[INPUT MATERIAL Boundary: Start]
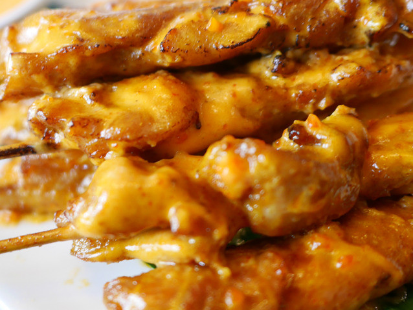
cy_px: 128
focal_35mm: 47
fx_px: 561
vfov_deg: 30.8
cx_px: 189
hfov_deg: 40.4
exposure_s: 1/60
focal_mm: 15
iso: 640
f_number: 1.7
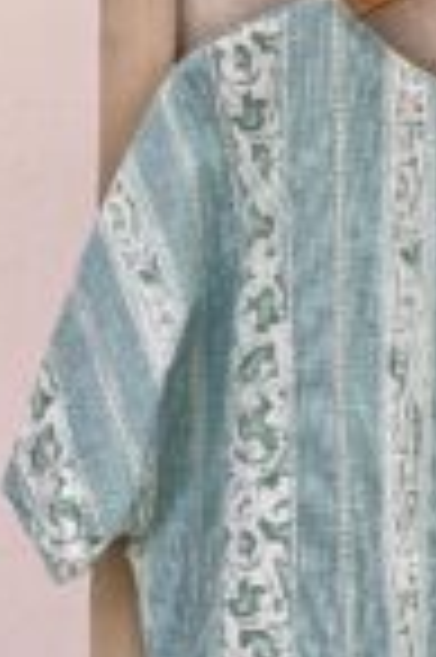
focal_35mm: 74
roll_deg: -0.5
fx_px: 1347
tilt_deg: -7.4
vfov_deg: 27.3
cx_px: 575
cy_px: 382
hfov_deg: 17.2
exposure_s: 1/631
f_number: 1.6
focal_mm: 5.1
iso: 50
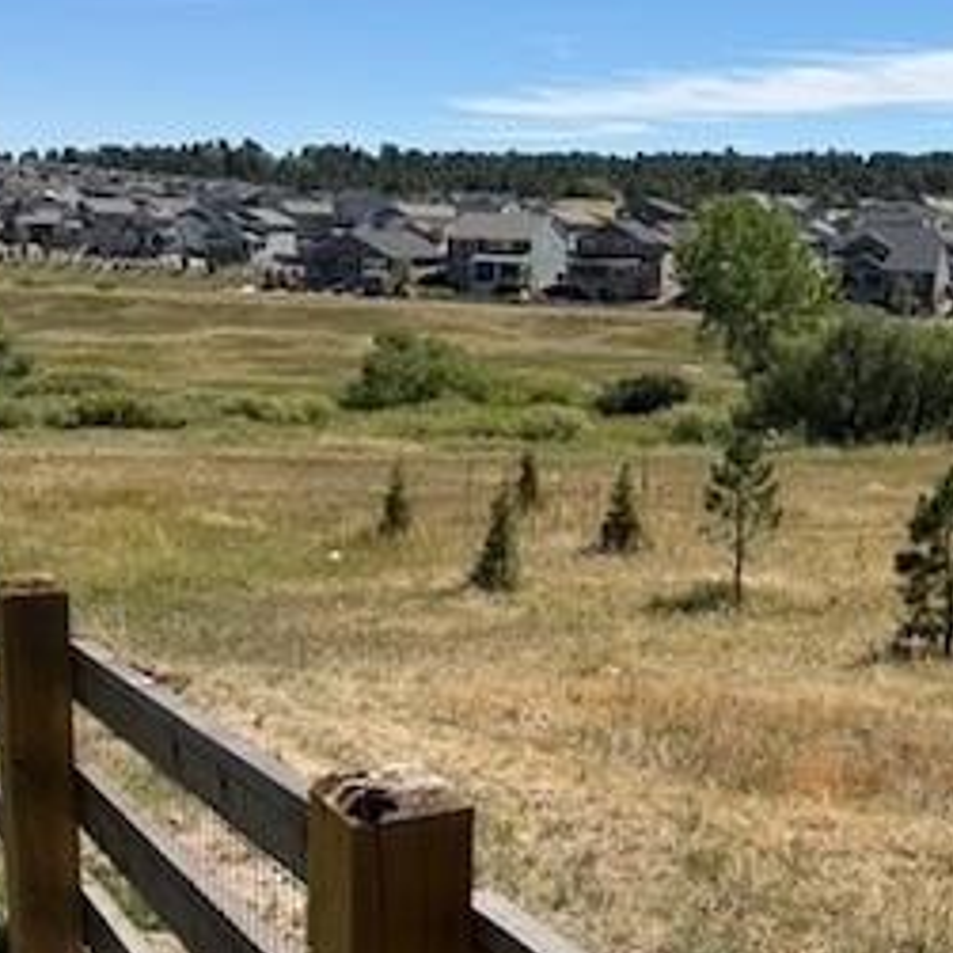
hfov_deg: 31.0
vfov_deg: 31.6
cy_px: 547
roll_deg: -0.8
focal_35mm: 54
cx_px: 733
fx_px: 1682
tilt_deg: -10.7
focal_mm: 6.76
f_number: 1.78
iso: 80
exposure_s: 1/4975
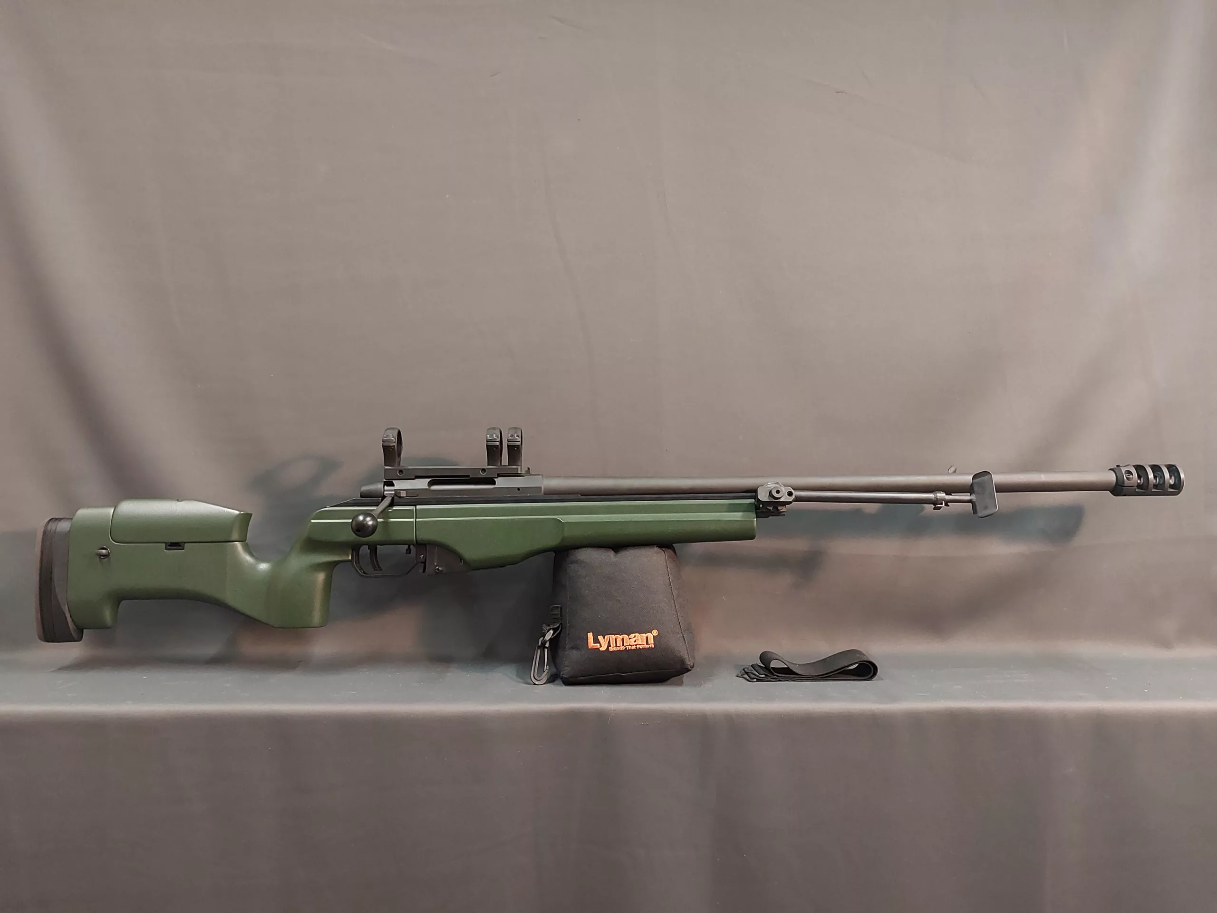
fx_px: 949
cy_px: 456
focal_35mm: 27
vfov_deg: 51.4
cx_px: 608
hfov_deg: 65.3
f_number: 1.8
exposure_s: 1/33.3
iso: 400
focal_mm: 4
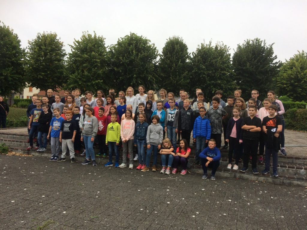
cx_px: 154
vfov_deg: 48.2
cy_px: 115
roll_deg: -1.8
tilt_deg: -1.8
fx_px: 257
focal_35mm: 29
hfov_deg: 61.7
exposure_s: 1/354
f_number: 2.2
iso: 32
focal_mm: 4.15
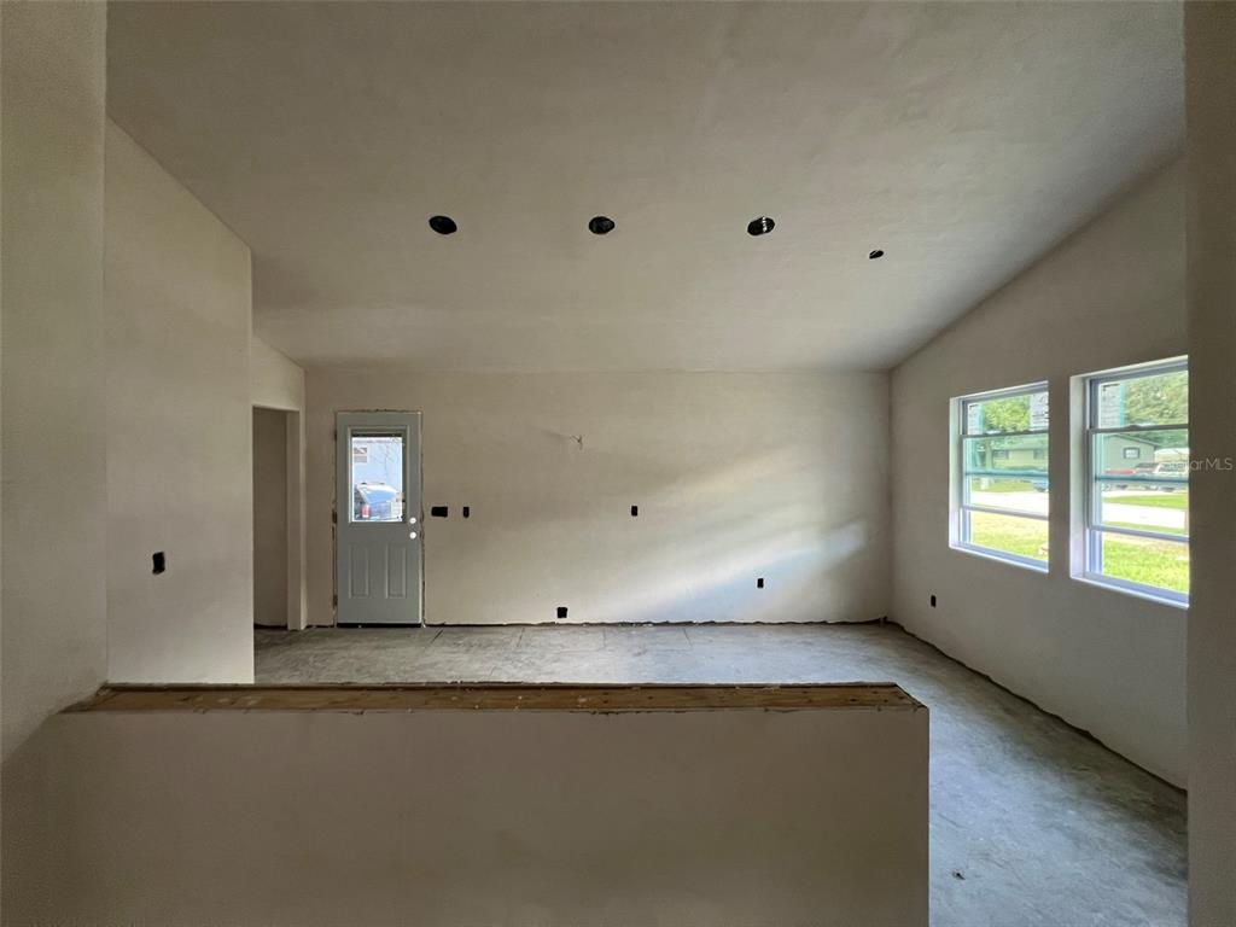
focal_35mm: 13
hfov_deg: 106.2
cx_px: 618
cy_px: 464
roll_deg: +0.3
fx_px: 464
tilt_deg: +0.7
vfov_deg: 89.9
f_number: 1.8
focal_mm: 1.57
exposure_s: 1/99
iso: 200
[INPUT MATERIAL Boundary: End]
TASK TO COMPLETE → Extract every line of the data exactly; pictures stay out.

EXERCISE ANSWER →
cy_px: 128
focal_35mm: 47
fx_px: 561
vfov_deg: 30.8
cx_px: 189
hfov_deg: 40.4
exposure_s: 1/60
focal_mm: 15
iso: 640
f_number: 1.7
focal_35mm: 74
roll_deg: -0.5
fx_px: 1347
tilt_deg: -7.4
vfov_deg: 27.3
cx_px: 575
cy_px: 382
hfov_deg: 17.2
exposure_s: 1/631
f_number: 1.6
focal_mm: 5.1
iso: 50
hfov_deg: 31.0
vfov_deg: 31.6
cy_px: 547
roll_deg: -0.8
focal_35mm: 54
cx_px: 733
fx_px: 1682
tilt_deg: -10.7
focal_mm: 6.76
f_number: 1.78
iso: 80
exposure_s: 1/4975
fx_px: 949
cy_px: 456
focal_35mm: 27
vfov_deg: 51.4
cx_px: 608
hfov_deg: 65.3
f_number: 1.8
exposure_s: 1/33.3
iso: 400
focal_mm: 4
cx_px: 154
vfov_deg: 48.2
cy_px: 115
roll_deg: -1.8
tilt_deg: -1.8
fx_px: 257
focal_35mm: 29
hfov_deg: 61.7
exposure_s: 1/354
f_number: 2.2
iso: 32
focal_mm: 4.15
focal_35mm: 13
hfov_deg: 106.2
cx_px: 618
cy_px: 464
roll_deg: +0.3
fx_px: 464
tilt_deg: +0.7
vfov_deg: 89.9
f_number: 1.8
focal_mm: 1.57
exposure_s: 1/99
iso: 200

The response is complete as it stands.